§ **EXERCISE OBJECTIVE**:
Copy out the entries exactly. Print them in full.

§ **Dataset entries**:
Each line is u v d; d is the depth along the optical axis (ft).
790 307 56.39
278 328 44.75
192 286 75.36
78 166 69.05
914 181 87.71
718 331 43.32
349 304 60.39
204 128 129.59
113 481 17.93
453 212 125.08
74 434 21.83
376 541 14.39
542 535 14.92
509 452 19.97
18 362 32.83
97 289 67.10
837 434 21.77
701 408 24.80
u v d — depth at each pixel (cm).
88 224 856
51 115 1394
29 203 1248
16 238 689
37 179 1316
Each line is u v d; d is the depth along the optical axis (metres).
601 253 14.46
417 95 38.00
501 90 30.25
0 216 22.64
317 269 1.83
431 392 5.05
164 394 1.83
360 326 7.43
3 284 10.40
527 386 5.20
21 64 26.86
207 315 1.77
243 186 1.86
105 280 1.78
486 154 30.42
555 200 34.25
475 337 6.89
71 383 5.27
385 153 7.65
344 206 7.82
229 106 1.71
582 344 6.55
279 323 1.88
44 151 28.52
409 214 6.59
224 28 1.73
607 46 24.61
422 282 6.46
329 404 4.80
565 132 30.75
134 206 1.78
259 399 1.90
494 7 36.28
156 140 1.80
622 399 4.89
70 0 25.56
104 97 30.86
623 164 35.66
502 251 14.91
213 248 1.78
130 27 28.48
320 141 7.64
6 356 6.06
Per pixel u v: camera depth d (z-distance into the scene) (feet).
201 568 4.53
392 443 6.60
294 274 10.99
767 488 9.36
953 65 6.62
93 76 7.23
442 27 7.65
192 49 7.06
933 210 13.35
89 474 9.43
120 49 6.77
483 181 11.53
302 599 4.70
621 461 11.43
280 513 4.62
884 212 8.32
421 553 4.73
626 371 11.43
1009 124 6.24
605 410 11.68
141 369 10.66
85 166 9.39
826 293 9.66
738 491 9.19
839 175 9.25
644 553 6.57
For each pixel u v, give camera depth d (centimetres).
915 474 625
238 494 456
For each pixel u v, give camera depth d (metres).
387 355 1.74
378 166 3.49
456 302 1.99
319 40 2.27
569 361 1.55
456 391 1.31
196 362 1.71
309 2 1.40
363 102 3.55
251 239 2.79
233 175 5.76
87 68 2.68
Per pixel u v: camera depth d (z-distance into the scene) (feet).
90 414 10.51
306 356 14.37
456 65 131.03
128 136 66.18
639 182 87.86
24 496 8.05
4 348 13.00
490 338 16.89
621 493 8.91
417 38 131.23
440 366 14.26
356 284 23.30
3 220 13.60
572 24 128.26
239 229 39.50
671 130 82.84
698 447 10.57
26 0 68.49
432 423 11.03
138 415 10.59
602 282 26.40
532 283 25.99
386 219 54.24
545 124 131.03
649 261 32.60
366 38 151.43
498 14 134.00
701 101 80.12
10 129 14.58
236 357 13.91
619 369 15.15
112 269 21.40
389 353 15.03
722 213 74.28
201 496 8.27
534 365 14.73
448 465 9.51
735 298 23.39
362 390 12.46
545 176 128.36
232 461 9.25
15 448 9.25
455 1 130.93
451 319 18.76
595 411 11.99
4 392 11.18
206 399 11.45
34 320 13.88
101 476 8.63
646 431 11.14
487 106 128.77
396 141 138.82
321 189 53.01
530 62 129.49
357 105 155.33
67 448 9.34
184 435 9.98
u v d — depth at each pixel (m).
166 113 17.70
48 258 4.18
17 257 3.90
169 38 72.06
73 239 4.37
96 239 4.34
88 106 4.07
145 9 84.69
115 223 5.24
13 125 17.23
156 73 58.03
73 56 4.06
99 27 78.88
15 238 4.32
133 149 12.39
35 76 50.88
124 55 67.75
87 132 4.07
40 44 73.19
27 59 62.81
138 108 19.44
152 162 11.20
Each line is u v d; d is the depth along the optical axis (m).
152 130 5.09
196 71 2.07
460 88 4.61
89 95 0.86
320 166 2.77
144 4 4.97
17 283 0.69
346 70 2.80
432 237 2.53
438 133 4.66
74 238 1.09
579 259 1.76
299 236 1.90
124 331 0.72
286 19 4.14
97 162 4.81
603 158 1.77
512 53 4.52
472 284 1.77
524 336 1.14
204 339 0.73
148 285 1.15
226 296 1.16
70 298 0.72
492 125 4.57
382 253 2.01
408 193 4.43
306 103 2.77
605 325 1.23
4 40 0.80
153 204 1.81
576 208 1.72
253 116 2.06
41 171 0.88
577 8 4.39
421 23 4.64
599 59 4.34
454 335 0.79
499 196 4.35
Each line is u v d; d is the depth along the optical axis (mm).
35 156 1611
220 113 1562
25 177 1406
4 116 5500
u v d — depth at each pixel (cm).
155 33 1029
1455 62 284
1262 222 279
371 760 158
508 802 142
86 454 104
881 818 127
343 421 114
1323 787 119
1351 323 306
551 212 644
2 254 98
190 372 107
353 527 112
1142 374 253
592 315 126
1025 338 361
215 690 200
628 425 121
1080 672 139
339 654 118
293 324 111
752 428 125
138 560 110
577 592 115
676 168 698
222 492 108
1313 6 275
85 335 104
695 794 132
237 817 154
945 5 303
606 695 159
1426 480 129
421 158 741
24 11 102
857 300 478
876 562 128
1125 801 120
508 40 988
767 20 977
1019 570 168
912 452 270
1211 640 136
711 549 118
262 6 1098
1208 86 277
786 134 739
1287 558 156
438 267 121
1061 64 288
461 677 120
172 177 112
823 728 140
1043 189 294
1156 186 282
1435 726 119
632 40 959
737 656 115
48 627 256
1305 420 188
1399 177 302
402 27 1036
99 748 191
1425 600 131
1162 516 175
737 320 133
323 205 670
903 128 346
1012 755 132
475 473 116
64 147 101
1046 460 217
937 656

§ **RESPONSE AREA**:
Each line is u v d; d is the depth along the optical axis (ft).
790 307 56.39
278 328 44.75
192 286 75.36
78 166 69.05
914 181 87.71
718 331 43.32
349 304 60.39
204 128 129.59
113 481 17.93
453 212 125.08
74 434 21.83
376 541 14.39
542 535 14.92
509 452 19.97
18 362 32.83
97 289 67.10
837 434 21.77
701 408 24.80
u v d — depth at each pixel (cm).
88 224 856
51 115 1394
29 203 1248
16 238 689
37 179 1316
Each line is u v d; d is the depth along the optical axis (metres).
601 253 14.46
417 95 38.00
501 90 30.25
0 216 22.64
317 269 1.83
431 392 5.05
164 394 1.83
360 326 7.43
3 284 10.40
527 386 5.20
21 64 26.86
207 315 1.77
243 186 1.86
105 280 1.78
486 154 30.42
555 200 34.25
475 337 6.89
71 383 5.27
385 153 7.65
344 206 7.82
229 106 1.71
582 344 6.55
279 323 1.88
44 151 28.52
409 214 6.59
224 28 1.73
607 46 24.61
422 282 6.46
329 404 4.80
565 132 30.75
134 206 1.78
259 399 1.90
494 7 36.28
156 140 1.80
622 399 4.89
70 0 25.56
104 97 30.86
623 164 35.66
502 251 14.91
213 248 1.78
130 27 28.48
320 141 7.64
6 356 6.06
Per pixel u v: camera depth d (z-distance into the scene) (feet).
201 568 4.53
392 443 6.60
294 274 10.99
767 488 9.36
953 65 6.62
93 76 7.23
442 27 7.65
192 49 7.06
933 210 13.35
89 474 9.43
120 49 6.77
483 181 11.53
302 599 4.70
621 461 11.43
280 513 4.62
884 212 8.32
421 553 4.73
626 371 11.43
1009 124 6.24
605 410 11.68
141 369 10.66
85 166 9.39
826 293 9.66
738 491 9.19
839 175 9.25
644 553 6.57
For each pixel u v, give camera depth d (centimetres).
915 474 625
238 494 456
For each pixel u v, give camera depth d (metres).
387 355 1.74
378 166 3.49
456 302 1.99
319 40 2.27
569 361 1.55
456 391 1.31
196 362 1.71
309 2 1.40
363 102 3.55
251 239 2.79
233 175 5.76
87 68 2.68
Per pixel u v: camera depth d (z-distance into the scene) (feet).
90 414 10.51
306 356 14.37
456 65 131.03
128 136 66.18
639 182 87.86
24 496 8.05
4 348 13.00
490 338 16.89
621 493 8.91
417 38 131.23
440 366 14.26
356 284 23.30
3 220 13.60
572 24 128.26
239 229 39.50
671 130 82.84
698 447 10.57
26 0 68.49
432 423 11.03
138 415 10.59
602 282 26.40
532 283 25.99
386 219 54.24
545 124 131.03
649 261 32.60
366 38 151.43
498 14 134.00
701 101 80.12
10 129 14.58
236 357 13.91
619 369 15.15
112 269 21.40
389 353 15.03
722 213 74.28
201 496 8.27
534 365 14.73
448 465 9.51
735 298 23.39
362 390 12.46
545 176 128.36
232 461 9.25
15 448 9.25
455 1 130.93
451 319 18.76
595 411 11.99
4 392 11.18
206 399 11.45
34 320 13.88
101 476 8.63
646 431 11.14
487 106 128.77
396 141 138.82
321 189 53.01
530 62 129.49
357 105 155.33
67 448 9.34
184 435 9.98
u v d — depth at each pixel (m).
166 113 17.70
48 258 4.18
17 257 3.90
169 38 72.06
73 239 4.37
96 239 4.34
88 106 4.07
145 9 84.69
115 223 5.24
13 125 17.23
156 73 58.03
73 56 4.06
99 27 78.88
15 238 4.32
133 149 12.39
35 76 50.88
124 55 67.75
87 132 4.07
40 44 73.19
27 59 62.81
138 108 19.44
152 162 11.20
Each line is u v d; d is the depth along the optical axis (m).
152 130 5.09
196 71 2.07
460 88 4.61
89 95 0.86
320 166 2.77
144 4 4.97
17 283 0.69
346 70 2.80
432 237 2.53
438 133 4.66
74 238 1.09
579 259 1.76
299 236 1.90
124 331 0.72
286 19 4.14
97 162 4.81
603 158 1.77
512 53 4.52
472 284 1.77
524 336 1.14
204 339 0.73
148 285 1.15
226 296 1.16
70 298 0.72
492 125 4.57
382 253 2.01
408 193 4.43
306 103 2.77
605 325 1.23
4 40 0.80
153 204 1.81
576 208 1.72
253 116 2.06
41 171 0.88
577 8 4.39
421 23 4.64
599 59 4.34
454 335 0.79
499 196 4.35
Each line is u v d; d is the depth along the optical axis (mm).
35 156 1611
220 113 1562
25 177 1406
4 116 5500
u v d — depth at each pixel (cm).
155 33 1029
1455 62 284
1262 222 279
371 760 158
508 802 142
86 454 104
881 818 127
343 421 114
1323 787 119
1351 323 306
551 212 644
2 254 98
190 372 107
353 527 112
1142 374 253
592 315 126
1025 338 361
215 690 200
628 425 121
1080 672 139
339 654 118
293 324 111
752 428 125
138 560 110
577 592 115
676 168 698
222 492 108
1313 6 275
85 335 104
695 794 132
237 817 154
945 5 303
606 695 159
1426 480 129
421 158 741
24 11 102
857 300 478
876 562 128
1125 801 120
508 40 988
767 20 977
1019 570 168
912 452 270
1211 640 136
711 549 118
262 6 1098
1208 86 277
786 134 739
1287 558 156
438 267 121
1061 64 288
461 677 120
172 177 112
823 728 140
1043 189 294
1156 186 282
1435 726 119
632 40 959
737 656 115
48 627 256
1305 420 188
1399 177 302
402 27 1036
99 748 191
1425 600 131
1162 516 175
737 320 133
323 205 670
903 128 346
1012 755 132
475 473 116
64 147 101
1046 460 217
937 656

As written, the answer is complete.